As one who lives a charmed life, I usually need a little help remembering that my hope is found not in this world but in the world to come. The challenges I encounter are relatively small and easily traversed. Other people, however, do not need Cormac McCarthy or Toni Morrison or Joseph Conrad or Flannery O’Conner to remind them that this life cannot provide the true healing we seek. Some of us live each day with deep experiences of unending struggle. For them, Advent brings the comforting reminder that one day this world will end and that, when the former things have passed away, God will establish a new heaven and a new earth—a realm in which there will be no more death or mourning or crying or pain. For them, Advent means more than getting ready for Christmas. It means waiting and watching for the fulfillment of God’s great promise to save us.

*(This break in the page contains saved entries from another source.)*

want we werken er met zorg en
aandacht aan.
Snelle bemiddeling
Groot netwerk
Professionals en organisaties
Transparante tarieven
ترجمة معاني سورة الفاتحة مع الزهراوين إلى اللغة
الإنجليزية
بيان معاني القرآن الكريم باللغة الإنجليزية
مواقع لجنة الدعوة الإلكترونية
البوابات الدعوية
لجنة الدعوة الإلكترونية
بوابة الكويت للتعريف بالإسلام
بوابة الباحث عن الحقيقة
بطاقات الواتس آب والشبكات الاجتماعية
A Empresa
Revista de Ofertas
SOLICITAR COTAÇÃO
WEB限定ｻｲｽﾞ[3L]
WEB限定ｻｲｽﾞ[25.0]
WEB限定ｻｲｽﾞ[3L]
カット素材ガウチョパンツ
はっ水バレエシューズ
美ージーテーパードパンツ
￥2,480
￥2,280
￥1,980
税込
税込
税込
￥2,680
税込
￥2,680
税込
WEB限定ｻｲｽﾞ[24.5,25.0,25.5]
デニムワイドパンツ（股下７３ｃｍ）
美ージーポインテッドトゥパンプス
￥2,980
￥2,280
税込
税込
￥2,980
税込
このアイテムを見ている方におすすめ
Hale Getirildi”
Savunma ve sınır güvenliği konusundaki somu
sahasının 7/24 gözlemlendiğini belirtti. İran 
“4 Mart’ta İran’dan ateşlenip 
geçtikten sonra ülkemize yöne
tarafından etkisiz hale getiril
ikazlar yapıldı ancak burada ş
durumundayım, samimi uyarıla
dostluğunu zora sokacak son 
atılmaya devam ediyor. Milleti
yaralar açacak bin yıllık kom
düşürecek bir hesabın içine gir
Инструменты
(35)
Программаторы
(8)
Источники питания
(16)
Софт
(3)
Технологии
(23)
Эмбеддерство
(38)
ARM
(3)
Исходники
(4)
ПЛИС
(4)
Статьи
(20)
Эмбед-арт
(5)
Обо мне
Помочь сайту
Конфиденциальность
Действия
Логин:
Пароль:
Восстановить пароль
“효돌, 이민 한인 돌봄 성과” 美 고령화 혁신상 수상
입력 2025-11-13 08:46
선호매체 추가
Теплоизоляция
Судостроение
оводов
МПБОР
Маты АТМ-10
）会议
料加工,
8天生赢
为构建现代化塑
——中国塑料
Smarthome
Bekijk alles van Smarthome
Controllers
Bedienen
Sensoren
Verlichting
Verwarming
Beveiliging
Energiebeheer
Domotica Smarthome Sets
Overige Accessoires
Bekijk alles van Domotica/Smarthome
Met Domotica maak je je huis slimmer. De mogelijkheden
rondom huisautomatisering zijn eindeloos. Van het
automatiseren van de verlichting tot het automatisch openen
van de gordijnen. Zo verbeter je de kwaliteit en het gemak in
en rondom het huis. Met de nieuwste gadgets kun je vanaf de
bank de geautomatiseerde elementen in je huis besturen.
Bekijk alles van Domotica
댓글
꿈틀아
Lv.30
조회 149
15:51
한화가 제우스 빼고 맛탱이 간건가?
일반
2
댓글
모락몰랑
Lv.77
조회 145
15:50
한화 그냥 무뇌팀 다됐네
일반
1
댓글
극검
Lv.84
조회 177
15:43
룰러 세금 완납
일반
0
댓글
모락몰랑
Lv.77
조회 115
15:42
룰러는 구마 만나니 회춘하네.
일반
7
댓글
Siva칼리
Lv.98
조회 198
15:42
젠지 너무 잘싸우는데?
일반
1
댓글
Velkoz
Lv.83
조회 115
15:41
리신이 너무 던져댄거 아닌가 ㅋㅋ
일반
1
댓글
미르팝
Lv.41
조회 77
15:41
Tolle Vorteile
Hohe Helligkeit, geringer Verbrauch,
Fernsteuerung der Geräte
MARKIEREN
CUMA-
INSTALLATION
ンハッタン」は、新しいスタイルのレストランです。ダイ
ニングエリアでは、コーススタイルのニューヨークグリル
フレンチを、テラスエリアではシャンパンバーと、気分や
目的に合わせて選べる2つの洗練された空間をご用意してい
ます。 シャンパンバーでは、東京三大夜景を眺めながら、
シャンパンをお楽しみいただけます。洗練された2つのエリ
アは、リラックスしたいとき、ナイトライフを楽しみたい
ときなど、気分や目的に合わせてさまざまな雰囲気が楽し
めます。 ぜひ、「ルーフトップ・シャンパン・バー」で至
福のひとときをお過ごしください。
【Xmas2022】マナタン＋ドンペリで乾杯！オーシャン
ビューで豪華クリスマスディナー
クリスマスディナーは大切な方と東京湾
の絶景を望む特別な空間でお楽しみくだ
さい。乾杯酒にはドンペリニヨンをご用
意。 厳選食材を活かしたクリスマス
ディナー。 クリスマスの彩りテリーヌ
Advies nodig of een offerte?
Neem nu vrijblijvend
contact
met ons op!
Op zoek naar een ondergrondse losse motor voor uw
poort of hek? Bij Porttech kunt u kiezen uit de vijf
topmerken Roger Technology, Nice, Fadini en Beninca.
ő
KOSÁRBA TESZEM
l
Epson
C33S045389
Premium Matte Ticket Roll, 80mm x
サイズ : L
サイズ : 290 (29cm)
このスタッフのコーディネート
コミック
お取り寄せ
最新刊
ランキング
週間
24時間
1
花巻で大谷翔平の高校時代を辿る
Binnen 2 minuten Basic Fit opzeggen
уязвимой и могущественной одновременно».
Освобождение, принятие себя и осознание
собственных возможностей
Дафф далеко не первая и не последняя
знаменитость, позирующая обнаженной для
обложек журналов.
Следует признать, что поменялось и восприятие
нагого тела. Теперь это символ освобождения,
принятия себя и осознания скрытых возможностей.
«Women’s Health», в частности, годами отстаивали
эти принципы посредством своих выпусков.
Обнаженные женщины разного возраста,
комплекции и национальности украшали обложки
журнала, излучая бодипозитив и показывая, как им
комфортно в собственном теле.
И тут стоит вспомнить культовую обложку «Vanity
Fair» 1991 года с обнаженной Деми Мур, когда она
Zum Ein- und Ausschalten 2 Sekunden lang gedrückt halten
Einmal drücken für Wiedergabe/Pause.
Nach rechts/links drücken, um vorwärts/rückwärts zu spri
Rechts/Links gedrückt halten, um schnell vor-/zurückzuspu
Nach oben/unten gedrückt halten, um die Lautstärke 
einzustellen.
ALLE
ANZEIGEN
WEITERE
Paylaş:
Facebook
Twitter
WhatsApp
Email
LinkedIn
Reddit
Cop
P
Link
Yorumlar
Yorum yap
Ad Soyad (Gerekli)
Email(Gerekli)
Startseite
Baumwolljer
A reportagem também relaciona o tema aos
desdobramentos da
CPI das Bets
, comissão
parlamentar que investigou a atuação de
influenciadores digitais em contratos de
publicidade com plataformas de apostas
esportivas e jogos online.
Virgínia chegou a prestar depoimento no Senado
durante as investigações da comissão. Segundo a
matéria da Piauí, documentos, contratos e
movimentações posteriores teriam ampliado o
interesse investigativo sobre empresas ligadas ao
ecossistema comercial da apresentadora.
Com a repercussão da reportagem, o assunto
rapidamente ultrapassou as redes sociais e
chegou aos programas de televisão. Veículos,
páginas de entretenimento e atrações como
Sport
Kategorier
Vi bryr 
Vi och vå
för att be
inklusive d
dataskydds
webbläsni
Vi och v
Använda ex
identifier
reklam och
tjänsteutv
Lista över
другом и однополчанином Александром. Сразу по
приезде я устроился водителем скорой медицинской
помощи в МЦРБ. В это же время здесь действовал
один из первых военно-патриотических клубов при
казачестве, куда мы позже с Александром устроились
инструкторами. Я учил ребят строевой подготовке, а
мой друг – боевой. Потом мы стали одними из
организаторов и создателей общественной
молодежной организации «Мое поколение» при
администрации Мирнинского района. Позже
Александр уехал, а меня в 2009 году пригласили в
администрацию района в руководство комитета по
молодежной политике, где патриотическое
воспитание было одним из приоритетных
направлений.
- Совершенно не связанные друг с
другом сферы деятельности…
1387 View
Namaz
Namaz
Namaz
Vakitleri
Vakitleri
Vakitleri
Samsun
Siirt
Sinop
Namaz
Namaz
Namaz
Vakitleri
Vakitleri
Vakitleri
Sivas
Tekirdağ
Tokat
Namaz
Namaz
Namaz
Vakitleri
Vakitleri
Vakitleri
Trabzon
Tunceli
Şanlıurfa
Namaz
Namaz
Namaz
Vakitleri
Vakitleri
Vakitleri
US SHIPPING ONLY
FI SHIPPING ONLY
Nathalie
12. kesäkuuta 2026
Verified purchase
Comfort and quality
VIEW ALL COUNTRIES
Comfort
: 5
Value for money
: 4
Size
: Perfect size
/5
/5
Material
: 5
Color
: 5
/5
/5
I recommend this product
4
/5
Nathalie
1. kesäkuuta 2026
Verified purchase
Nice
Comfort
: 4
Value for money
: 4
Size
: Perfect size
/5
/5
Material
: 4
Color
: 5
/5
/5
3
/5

This year, as I wait and watch not only for the annual celebration of Jesus’ birth but also for his great coming in glory, I return again and again to the hymn, “Abide with Me.” In that hymn, Henry Frances Lyte comforts us with the unique promise that God has given us in Jesus Christ. As we sing at the end of the first stanza, “When other helpers fail and comforts flee, help of the helpless, oh, abide with me.” Perhaps that hymn, which is often sung at funerals, has been on my mind because, over the last three months, our clergy have personally tended to sixteen deaths. That is an exceptionally high number, even for a church our size. Having encountered life in its most fragile state so many times of late, I find myself needing the consolation that comes not from a God who offers a mere word of encouragement but from the God who promises to help even the helpless.
At Christmas we celebrate more than the birth of a child who will grow up and teach God’s people the way of salvation. In the manger, we behold God’s great and final reordering of all things, already breaking through into this world. Because God came to earth in the birth of Jesus, we know that God will come again and make all things new. In Christ, what has been cannot be separated from what will be. That means we come to Jesus’ birth not only with hope for this moment but expecting to encounter God’s hope for all time. If the only needs we bring to the feast of the nativity are the minor inconveniences of life, we will miss the magnitude of the Christmas miracle, which in the Incarnation is nothing less than the death of our mortality and our own resurrection to the perfect life of God’s reign.
This Sunday in church, we will hear the story of the angel appearing to Joseph in a dream and explaining how the child already growing in the womb of Mary, his betrothed, was from the Holy Spirit. In this final Sunday of Advent, we begin the transition from the message of the prophets to the message of the angels, but we cannot leave the hope of Advent behind. We must bring it with us. During the last three weeks, we have been reminded that God will come and make all things new. We have heard the invitation to forsake our attachments to the ways of the world and embrace instead the ways of God’s reign. Now it is time for us to carry the promise of Advent with us into the season of Christmas. Now it is time for us to recognize that the final renewal promised by God and proclaimed by the prophets has come to the world in the birth of a savior. May the good news of Jesus’ birth fill us with a hope that lasts until the end of time.